The former USSR capably took the lead in the initial phase of exploration. Effectively, the USSR rejected the 1967 Treaty and its articles concerning the use of international law in space, especially the belief in the UN being the arbitrator of space placement ‘Mir’ is the prime example of the Soviet belief in the benefits space can confer. Russia has fallen from such heady heights to become the an unequal member in the ISS construction programme, failing to supply parts on time, falling into organisational chaos and consistently clamouring for more American financial aid. America’s present status and its past experience has guaranteed it its position in the lead of the ISS, subordinating European space efforts, the efforts of the Japanese and taking pity on Russia. Since the ‘Mars Rover’ project, it has only been a question of time till America took the substantial step of beginning a fullscale space programme. The creation of space law, even though dominated by commercial interests at present, has been concerned with the strategic implications of a lunar base, off-Earth control systems and the placement of weapons since the 1967 treaty; after 30 years we will now see the creation of a station which must adhere to these once unknown guidelines. The UN may well have to prepare itself for a boom in the space industry and in the placement of orbital objects sparked by ‘Alpha’s’ creation after the year 2000 – that will be the beginning of the first ‘space-age’.

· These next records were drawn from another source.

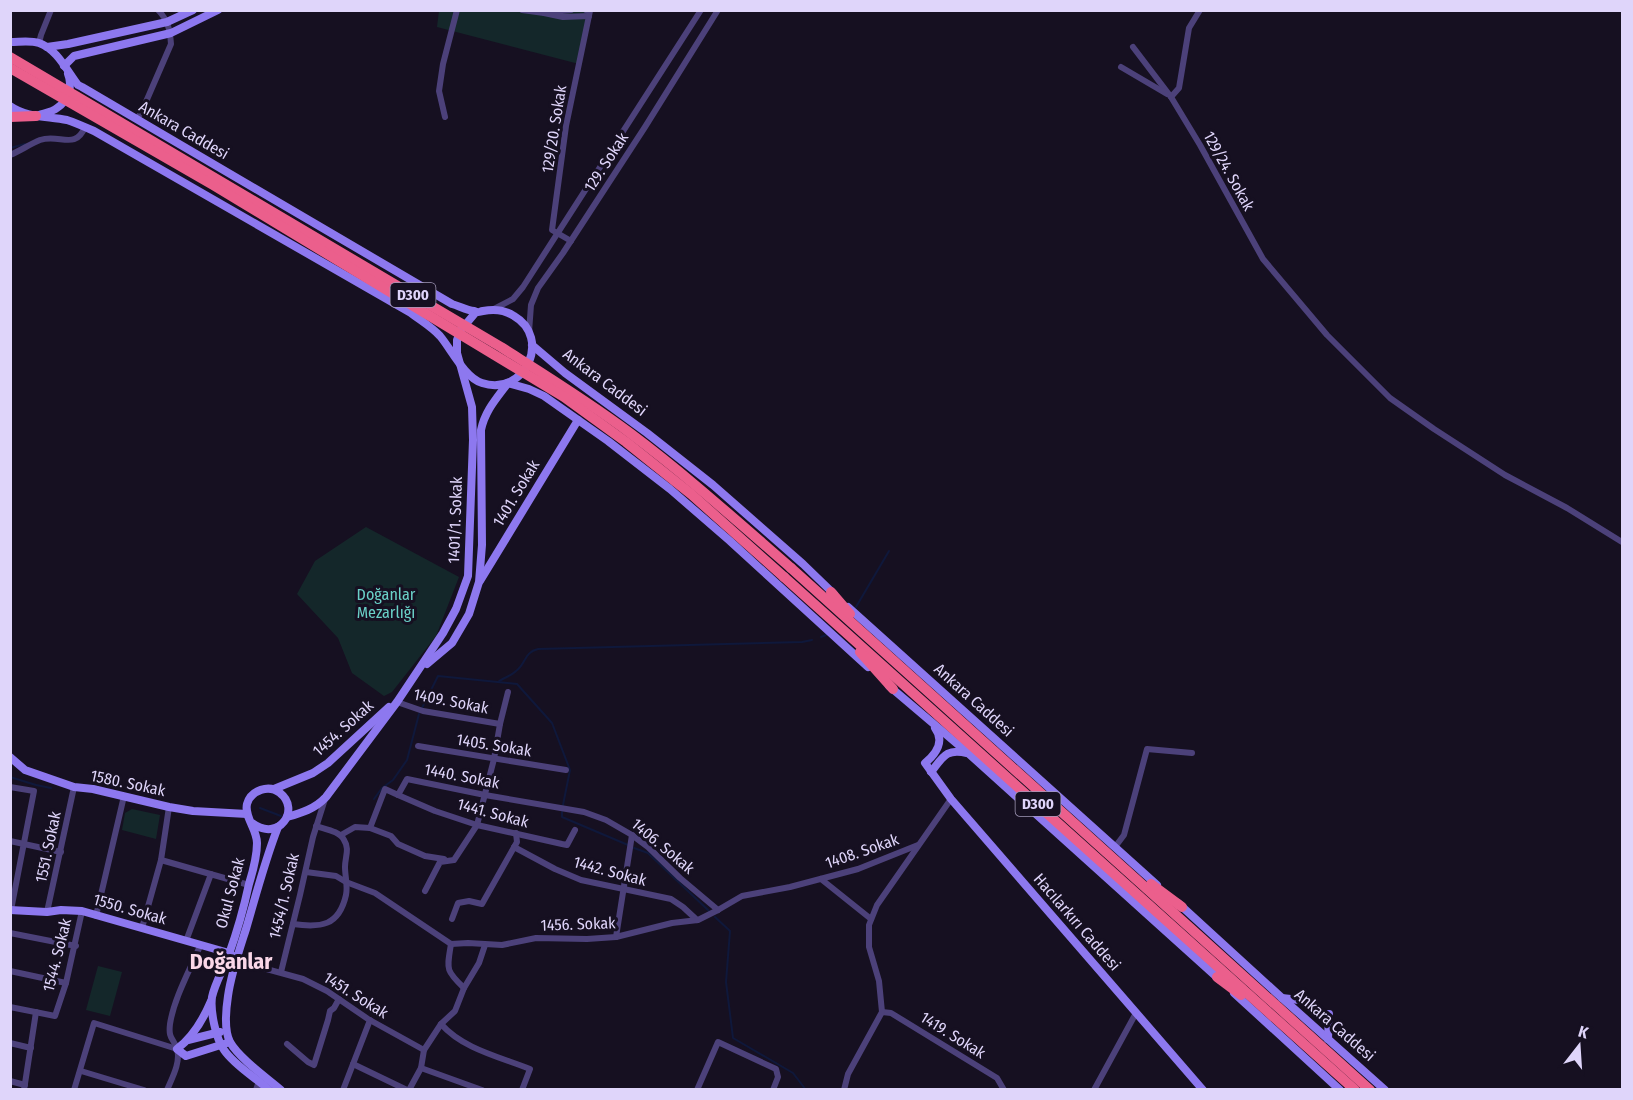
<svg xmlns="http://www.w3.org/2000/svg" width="1633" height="1100" font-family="'Fira Sans Condensed',sans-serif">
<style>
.green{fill:#14272a}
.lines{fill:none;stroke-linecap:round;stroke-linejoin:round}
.stream{stroke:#0f183b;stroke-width:2}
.street{stroke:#4c417a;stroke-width:6}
.secondary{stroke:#8d78ef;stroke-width:8}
.highway{stroke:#eb5f8c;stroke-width:10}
.highway-bridge{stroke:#eb5f8c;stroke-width:10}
.labels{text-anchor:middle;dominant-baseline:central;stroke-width:6;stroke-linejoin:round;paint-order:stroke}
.shield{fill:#161021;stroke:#a39ab9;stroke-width:1.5}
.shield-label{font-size:15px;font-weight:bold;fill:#dfd5fa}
.street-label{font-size:16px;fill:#dfd5fa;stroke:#161021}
.park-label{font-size:16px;fill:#6ad1c8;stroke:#161021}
.district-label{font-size:22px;font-weight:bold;fill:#fad7e8;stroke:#161021}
</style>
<rect width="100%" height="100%" fill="#161021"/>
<g class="green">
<polygon points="439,11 590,11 579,64 437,27"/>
<polygon points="366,527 459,577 436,636 392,692 384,696 352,673 338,638 297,594 315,561"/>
<polygon points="132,809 160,815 156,839 122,830 125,813"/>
<polygon points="98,966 122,972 110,1016 86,1010"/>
</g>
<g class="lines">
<g class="stream">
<polyline points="10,148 25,144"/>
<polyline points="856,607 889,551"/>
<polyline points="821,637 826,635"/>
<path d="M498,682C503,678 511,676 516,671C526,664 524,652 538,649L802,642L812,640"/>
<polyline points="422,708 438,676 517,684 552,723 570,770 563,805"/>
<polyline points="10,777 36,785 51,788"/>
<polyline points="374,799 382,788 393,780 407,760 419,714"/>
<polyline points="260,808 281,816"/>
<polyline points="562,812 562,817 628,845"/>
<polyline points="634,848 648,853 709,911"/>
<polyline points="715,917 730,931 726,982 733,1038 793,1073 806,1090"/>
</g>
<g class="street">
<polyline points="522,10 544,13"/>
<polyline points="571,10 544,13 563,17 589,16"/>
<polyline points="39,43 41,35 51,10"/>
<polyline points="1133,47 1171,97 1200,145 1263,259 1327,335 1390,398 1434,429 1505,475 1567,508 1622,542"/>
<polyline points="1121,67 1167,94"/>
<polyline points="1171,97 1179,88 1189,28 1200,10"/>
<polyline points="445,117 439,91 443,64 457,10"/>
<path d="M137,119L142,111L171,44C170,30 168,20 158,10"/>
<path d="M10,155C20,151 30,144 40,140C59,133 75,151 85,127"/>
<polyline points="571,241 552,230 566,126 590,11 586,10"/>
<polyline points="494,309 513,299 523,287 701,10"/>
<polyline points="529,332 531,305 538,288 563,253 645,127 718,10"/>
<polyline points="397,702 423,711 500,724 494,759 477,825 454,860 440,862 425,891"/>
<polyline points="500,724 508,692"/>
<polyline points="418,746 566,770"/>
<polyline points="10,787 34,791 11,910"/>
<polyline points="398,795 435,811 477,825 562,844 567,845 575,830"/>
<polyline points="370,828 385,789 398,795 407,779 485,795 584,812 606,820 632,835 648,847 680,878 718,910"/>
<polyline points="341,835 355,827 370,828 391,836 398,844 425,856 444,859"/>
<polyline points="10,841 61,852"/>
<polyline points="514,847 555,869 581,880 671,899 683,907 697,920"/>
<polyline points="1115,847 1124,835 1147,749 1192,753"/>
<polyline points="161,860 249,885"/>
<polyline points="306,872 336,876 346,882 375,893 451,944 468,943 502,945 536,938 587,939 616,937 672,923 698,920 718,910 742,896 790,887 858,869 918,845"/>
<polyline points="821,879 871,919"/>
<polyline points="47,912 74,787"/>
<polyline points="96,916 124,796"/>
<polyline points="452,919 458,903 469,901 482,904 517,842 516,833"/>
<path d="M293,924C321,928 339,926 346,895C348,886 345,876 345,867C345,857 350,849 344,840C340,831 324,829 316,826"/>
<polyline points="142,928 161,860 169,807"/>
<polyline points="10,933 76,946"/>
<polyline points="616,937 632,835"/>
<polyline points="186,941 211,874"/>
<path d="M451,944C447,969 445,970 464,988"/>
<polyline points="237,959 252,965 303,979 327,991 368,1019 424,1050"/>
<polyline points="10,971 66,983"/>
<polyline points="281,972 300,895 313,837 325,799"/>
<polyline points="10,1007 55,1016 66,983 82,911"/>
<polyline points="882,1012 891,1013 997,1078 1004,1090"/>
<path d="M441,1024C463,1049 500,1057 530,1069L522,1090"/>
<polyline points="10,1043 31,1048"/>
<polyline points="287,1044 308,1062 314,1065 328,1020 330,1011 334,1008 339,999"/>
<polyline points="353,1064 407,1090"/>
<polyline points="421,1068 482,1090"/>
<polyline points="81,1071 144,1090"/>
<polyline points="10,1081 25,1085"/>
<polyline points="24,1090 36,1012"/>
<polyline points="74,1090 94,1023 177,1049"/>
<path d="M167,1090C172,1078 181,1062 177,1049C174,1038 168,1040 170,1024C174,998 190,970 200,946"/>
<polyline points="256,1090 259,1081"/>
<polyline points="343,1090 370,1020"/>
<polyline points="409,1090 421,1068 424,1050 441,1024 455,1011 464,988 479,963 485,945"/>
<polyline points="697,1090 718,1042 776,1069 778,1077 773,1090"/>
<polyline points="844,1090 848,1074 882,1012 879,981 869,947 869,925 877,905 951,799"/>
<polyline points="1094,1090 1136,1013"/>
</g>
<g class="secondary">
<path d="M10,42C20,42 30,40 39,43C57,49 67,71 78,85L82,87L452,304C459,306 467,310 474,311C479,313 478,312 483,311C493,309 505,310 514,316C552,338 525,397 482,383C465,378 451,349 440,336C432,327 420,320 411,313L94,131C85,127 76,123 67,120C48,116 27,118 10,106"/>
<polyline points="47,47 68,44 167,22 193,10"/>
<polyline points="64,66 74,56 171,33 218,10"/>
<path d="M39,115C45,113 52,112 57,108C68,101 73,86 68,74"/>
<polyline points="532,345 565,373 647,433 713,485 803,564 834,594"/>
<polyline points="508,383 529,389 544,396 608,441 670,489 730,541 868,667"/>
<polyline points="480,581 578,420"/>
<polyline points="848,607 1157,885"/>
<path d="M427,664L452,643L469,614L479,582L482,545L481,430C485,411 496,399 508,383"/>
<polyline points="889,686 968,753 1220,980"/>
<path d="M935,728C945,741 936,754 925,763L951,799L1203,1090"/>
<polyline points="10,757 25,770 74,787 93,789 169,807 193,811 247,814"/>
<path d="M931,772C943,757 946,748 967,753"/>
<polyline points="274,789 313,773 328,763 389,707"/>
<path d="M287,817C301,813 315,809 326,797L397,702L443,633L456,609L468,576L473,440L472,407L457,353V340L461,330L476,312"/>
<path d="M252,823C279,843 301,809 280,793C269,784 251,790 247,804C244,817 257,829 257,843C257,857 253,871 249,884C244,907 237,932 229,954C224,968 215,983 212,997C210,1011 216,1039 224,1050C235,1066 255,1077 269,1090"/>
<path d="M278,827C265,860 256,895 246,929C239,951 231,974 228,996C226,1009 224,1030 230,1042C239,1058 267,1078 281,1090"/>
<polyline points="1178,903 1282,998 1385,1090"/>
<polyline points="10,910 47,912 61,910 82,911 229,953 233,956"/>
<polyline points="1234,993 1340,1090"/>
<polyline points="1282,998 1299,1000"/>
<path d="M211,1001C203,1020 193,1037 177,1049L186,1056L227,1043"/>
<polyline points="1328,1039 1329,1014"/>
<polyline points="188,1040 220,1032"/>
</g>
<g class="highway">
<polyline points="10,117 36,116"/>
<polyline points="791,568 1370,1090"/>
<polyline points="784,577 1355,1090"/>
<polyline points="831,592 850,614"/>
<polyline points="860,652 893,689"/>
<polyline points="1151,884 1182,907"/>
<polyline points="1217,977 1241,995"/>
</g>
<g class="highway-bridge">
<path d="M10,57L501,347C545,375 589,402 630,433C686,475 738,522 791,568"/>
<polyline points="10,68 213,185 564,397 626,442 691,494 784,577"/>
</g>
</g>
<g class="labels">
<g class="shield">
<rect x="390.5" y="283" width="45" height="24" rx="4.5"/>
<rect x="1015.5" y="792" width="45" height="24" rx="4.5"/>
</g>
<g class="shield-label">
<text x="413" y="295">D300</text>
<text x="1038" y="804">D300</text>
</g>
<g class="street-label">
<text transform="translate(554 129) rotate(-81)">129/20. Sokak</text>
<text transform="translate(184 130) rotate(30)">Ankara Caddesi</text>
<text transform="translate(606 162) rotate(-57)">129. Sokak</text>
<text transform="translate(1229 171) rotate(61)">129/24. Sokak</text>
<text transform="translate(605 382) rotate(37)">Ankara Caddesi</text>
<text transform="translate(516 493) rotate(-59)">1401. Sokak</text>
<text transform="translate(455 520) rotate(-88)">1401/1. Sokak</text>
<text transform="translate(974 700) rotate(42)">Ankara Caddesi</text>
<text transform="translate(451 701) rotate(11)">1409. Sokak</text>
<text transform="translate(343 728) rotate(-42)">1454. Sokak</text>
<text transform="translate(494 745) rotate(9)">1405. Sokak</text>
<text transform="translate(462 776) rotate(11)">1440. Sokak</text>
<text transform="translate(128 783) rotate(12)">1580. Sokak</text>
<text transform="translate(493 813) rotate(15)">1441. Sokak</text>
<text transform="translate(663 846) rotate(40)">1406. Sokak</text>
<text transform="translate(48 847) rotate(-78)">1551. Sokak</text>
<text transform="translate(862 851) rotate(-19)">1408. Sokak</text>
<text transform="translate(610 871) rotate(15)">1442. Sokak</text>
<text transform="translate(230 893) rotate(-75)">Okul Sokak</text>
<text transform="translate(284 896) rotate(-77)">1454/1. Sokak</text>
<text transform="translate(130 909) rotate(16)">1550. Sokak</text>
<text transform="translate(1077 922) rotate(49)">Hacılarkırı Caddesi</text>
<text transform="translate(578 924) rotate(-2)">1456. Sokak</text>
<text transform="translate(57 955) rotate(-76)">1544. Sokak</text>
<text transform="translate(356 995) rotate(32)">1451. Sokak</text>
<text transform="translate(1335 1025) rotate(41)">Ankara Caddesi</text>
<text transform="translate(953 1035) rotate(32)">1419. Sokak</text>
</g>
<g class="park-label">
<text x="386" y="594">Doğanlar<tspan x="386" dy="18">Mezarlığı</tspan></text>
</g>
<g class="district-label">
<text x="231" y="961">Doğanlar</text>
</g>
</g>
<rect width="1633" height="1100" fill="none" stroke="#dfd5fa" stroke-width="24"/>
<g transform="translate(1579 1046) rotate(17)" stroke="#161021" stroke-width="4.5" paint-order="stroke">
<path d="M0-4.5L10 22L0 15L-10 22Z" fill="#dfd5fa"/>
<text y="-9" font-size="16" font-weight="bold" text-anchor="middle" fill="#dfd5fa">K</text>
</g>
</svg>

An Evaluation of Space Station ‘Alpha’

The heritage of orbiting space structures does not lend confidence to the observer of the present process, regardless of its co-operative nature; the American platform‘Skylab’ fell to Earth in 1979, the Russian station ‘Mir’ was built to last five years and has now orbited for twelve, despite its regular fires, electricity failures, blocked lavatories and collisions – next year it will probably be abandoned, the first relic in space.

Space has been an essentially military sphere for too long, ‘Alpha’ may well break this tradition, but many observers fear that the industrialisation of space may result in vehicles carrying the sponsorship of Ronald McDonald as opposed to NASA. Hopefully in the future, we may be able to bring a diplomatic maturity to space politics, for to take terrestrial grievances out into the stars may yet be humanity’s greatest crime.

Sooner or later, very possibly in our life times, we will see the creation of Moon, and then Mars, colonies; this will be a time of great ruction in politics, as theories are adapted and we search for solutions to new governmental problems. I, for one, look forward to seeing this.

The International Space Station will be the first orbiting craft to provide a gateway to new frontiers, a craft which will partially fulfil the need of men and women to explore the unknown, to understand space and apply that knowledge to terrestrial problems. It can serve as a symbol of unity or of disunity, it may crash from the stars, it may become obsolete as events pass it by, or it may simply have to wait another 14 years if construction schedules fall any more behind; the fact that it has been used as a diplomatic tool by the Americans cannot sully its significance in history.

At the earliest ‘Alpha’, or whatever is its final name, will be open for business by the year 2004. A lot could happen before then.


Endnotes

  1. The Russians have consistently disagreed with any name suggested for the station, especially ‘Alpha’, as they believe it refers to the Greek basis of Western Civilisation, and thus discriminates against them.
  2. John Glenn was of course, the first American in space as an astronaut on the Atlas Rocket project during 1962, and more recently, a major political force in advising for further space investment.